The cosmological electroweak phase transition is a theoretical event that is believed to have occurred in the early universe, around 10^-12 seconds after the Big Bang. It is a major phase transition in the evolution of the universe, during which the electroweak force (which combines the electromagnetic and weak nuclear forces) separated from the strong nuclear force, creating distinct particles and interactions.

2. How does the cosmological electroweak phase transition relate to the formation of the universe?

The cosmological electroweak phase transition is a crucial event in the early universe that is believed to have set the stage for the formation of the universe as we know it.
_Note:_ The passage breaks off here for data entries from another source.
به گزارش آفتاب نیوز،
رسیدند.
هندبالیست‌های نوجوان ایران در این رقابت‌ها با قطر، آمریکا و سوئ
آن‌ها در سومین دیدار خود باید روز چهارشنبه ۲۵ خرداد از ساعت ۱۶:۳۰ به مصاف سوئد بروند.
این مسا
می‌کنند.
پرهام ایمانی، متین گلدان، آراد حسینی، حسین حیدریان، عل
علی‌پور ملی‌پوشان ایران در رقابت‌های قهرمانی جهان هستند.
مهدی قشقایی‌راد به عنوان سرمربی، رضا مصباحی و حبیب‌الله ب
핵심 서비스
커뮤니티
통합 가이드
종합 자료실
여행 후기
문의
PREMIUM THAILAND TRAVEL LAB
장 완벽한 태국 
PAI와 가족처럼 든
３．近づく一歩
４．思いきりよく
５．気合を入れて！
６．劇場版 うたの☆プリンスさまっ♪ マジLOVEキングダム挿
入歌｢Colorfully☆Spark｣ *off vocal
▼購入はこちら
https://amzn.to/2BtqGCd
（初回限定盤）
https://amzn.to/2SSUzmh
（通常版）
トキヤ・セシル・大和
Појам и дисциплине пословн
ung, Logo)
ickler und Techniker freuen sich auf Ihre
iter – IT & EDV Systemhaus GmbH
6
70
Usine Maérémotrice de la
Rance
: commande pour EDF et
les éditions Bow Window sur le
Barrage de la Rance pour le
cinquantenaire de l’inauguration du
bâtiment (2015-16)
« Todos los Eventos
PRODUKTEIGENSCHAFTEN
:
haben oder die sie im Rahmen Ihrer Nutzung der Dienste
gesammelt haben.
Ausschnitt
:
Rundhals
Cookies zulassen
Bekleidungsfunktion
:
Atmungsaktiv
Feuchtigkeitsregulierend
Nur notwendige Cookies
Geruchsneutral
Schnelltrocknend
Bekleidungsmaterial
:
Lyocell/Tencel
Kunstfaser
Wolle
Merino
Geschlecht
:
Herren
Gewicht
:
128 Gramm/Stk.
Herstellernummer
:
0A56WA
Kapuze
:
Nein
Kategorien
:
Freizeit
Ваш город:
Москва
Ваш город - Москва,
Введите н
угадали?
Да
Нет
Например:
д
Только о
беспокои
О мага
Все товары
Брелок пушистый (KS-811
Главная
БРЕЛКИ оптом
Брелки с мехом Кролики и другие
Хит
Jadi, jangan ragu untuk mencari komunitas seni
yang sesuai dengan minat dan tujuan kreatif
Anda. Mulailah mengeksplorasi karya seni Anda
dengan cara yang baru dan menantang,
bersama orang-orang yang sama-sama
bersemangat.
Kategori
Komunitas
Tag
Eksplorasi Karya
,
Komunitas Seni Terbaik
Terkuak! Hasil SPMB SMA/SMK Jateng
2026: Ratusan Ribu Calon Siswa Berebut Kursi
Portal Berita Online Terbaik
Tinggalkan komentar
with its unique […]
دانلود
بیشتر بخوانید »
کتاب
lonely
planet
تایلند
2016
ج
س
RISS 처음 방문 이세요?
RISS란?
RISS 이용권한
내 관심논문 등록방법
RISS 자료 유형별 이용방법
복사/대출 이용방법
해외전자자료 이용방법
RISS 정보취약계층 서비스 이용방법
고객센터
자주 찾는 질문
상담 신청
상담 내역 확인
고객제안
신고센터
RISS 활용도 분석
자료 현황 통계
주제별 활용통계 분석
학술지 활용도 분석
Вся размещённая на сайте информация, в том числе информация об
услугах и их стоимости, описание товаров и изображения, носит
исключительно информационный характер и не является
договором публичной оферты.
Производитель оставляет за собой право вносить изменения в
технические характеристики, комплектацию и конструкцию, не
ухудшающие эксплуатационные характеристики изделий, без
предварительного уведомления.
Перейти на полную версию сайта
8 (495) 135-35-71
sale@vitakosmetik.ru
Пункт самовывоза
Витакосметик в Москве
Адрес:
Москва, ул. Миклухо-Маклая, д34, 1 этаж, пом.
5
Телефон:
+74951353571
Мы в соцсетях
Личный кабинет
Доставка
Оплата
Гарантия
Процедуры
It is thought to have led to the formation of distinct particles and interactions, which eventually gave rise to the formation of atoms and the beginning of structure formation in the universe.

3. What evidence supports the occurrence of the cosmological electroweak phase transition?

Although the cosmological electroweak phase transition is a theoretical event, there is evidence to support its occurrence. This includes observations of the cosmic microwave background radiation, which provides insight into the early universe, as well as experiments conducted at the Large Hadron Collider that have detected the Higgs boson, a particle associated with the electroweak force.

4. How does the cosmological electroweak phase transition impact our understanding of the universe?

The cosmological electroweak phase transition is a crucial event in the evolution of the universe and has significant implications for our understanding of its origins. It helps explain the separation of the fundamental forces and the formation of the basic building blocks of the universe. It also has implications for theories such as inflation and the formation of the first cosmic structures.

5. Are there any ongoing studies or experiments related to the cosmological electroweak phase transition?

Yes, there are ongoing studies and experiments related to the cosmological electroweak phase transition. These include further analysis of data from the Large Hadron Collider to better understand the Higgs boson and its role in the electroweak force, as well as observations of the cosmic microwave background radiation to gather more information about the early universe and potential signatures of the phase transition. Additionally, there are ongoing theoretical studies to refine our understanding of the event and its implications for the evolution of the universe.